If McGee is harsh on later politicians and policy-makers, he is harsh also on historians. Though how it is written might suggest a pre-emptive indifference to how it is received, this is a work of studied if frequently truculent dissent. Many of its ideas are controversial, a few quite dubious. I don’t think for example he gets Griffith’s attitude to Parnell right, which is a pity because there is a certain consonance between Griffith’s position in the split at the outset of his career and on the treaty at its end. I should add that as against this he informed me of things about TM Healy, of whom I wrote a biography, of which I had no idea. McGee’s work is too serious and too rich in its source material to be considered merely contrarian. He is illuminating for example on TM Kettle, a frequent target of Griffith’s mordant goading. He is coruscating on the role of Erskine Childers, formerly, as he characterises him, “a Liberal Party imperial theorist”, in the ideological sacralisation of the oath of allegiance. In defiantly politically incorrect self-identification with Griffith, McGee at one point contrives in one of his more carefully constructed sentences to refer to “the Englishman Erskine Childers”.

Whatever McGee’s deficiencies as a biographer of Griffith ‑ and these are in the end overwhelmed by the force of his strengths ‑ it does prompt reflection on where we stand in what are still the relatively early stages of the commemorative cycle on which we are embarked. Official or national commemoration at this distance in time is almost inevitably premised on a false notion of finality of judgement, of an intellectual consensus about historical outcomes that in Ireland curiously replicates the peace process. In the approach to the anniversary much that is published relates to commemoratively pious or sociologically corrective micro-studies that are unlikely to modify interpretatively the main narrative. That narrative is ceaselessly rehearsed in summary by historians and others. It flows torpidly along its well-worn grooves. I am not myself altogether innocent in this: we all recite the incantatory liturgy of established narrative factuality. The fact that Owen McGee can write a comprehensively dissentient counter-narrative, even if wrong-headed in part, is a reminder that a more sceptical and innovative rendering of the main narrative itself is not unattainable.

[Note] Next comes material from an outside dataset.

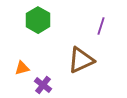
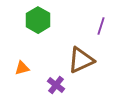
purple cross: moved 13 px right
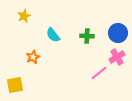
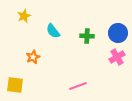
cyan semicircle: moved 4 px up
pink line: moved 21 px left, 13 px down; rotated 18 degrees clockwise
yellow square: rotated 18 degrees clockwise
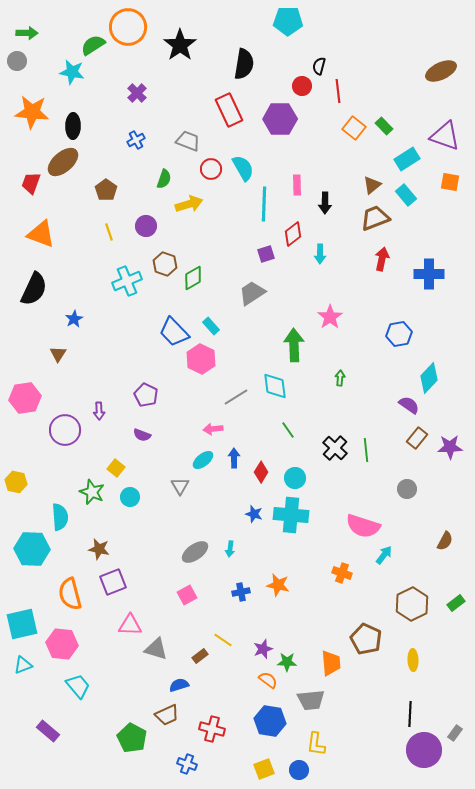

The discounting of Arthur Griffith and of the early Sinn Féin is an elision of real significance and contemporary import. It is made possible by the idea that Griffithian Sinn Fein is little more than a collateral beneficiary of the 1916 rising: a colleague of mine wittily compares this idea to Griffith having invented an app that everyone suddenly needed to get hold of. The idea is the reflux of a coarse historiography organised around a retrospectively arranged categorisation of winners and losers of the rising, with the pre-1916 Sinn Féin (never mind the Irish party) relegated to a periphery of forgotten controversies. The idea that the Sinn Féin party that won the election of December 1918 is merely a projectile of the rising is a crudely anachronistic fallacy. In contemporary Irish politics, there is a vampiric symmetry in the party that purloined the forsaken name of “Sinn Féin” sedulously promoting that fallacy, and seeking thereby to efface the memory of the original Sinn Féin and of Arthur Griffith.

Owen McGee’s biography of Griffith, bristling in dissentience, partakes of something of the magnificent doggedness of its subject.

1/12/2015

Frank Callanan is a Senior Counsel practising in Dublin and a historian. He has written The Parnell Split (1992) and T. M. Healy (1996). He is currently writing a book on the influence of Parnell and of the Parnell split on James Joyce, and Joyce’s treatment of the Parnell myth.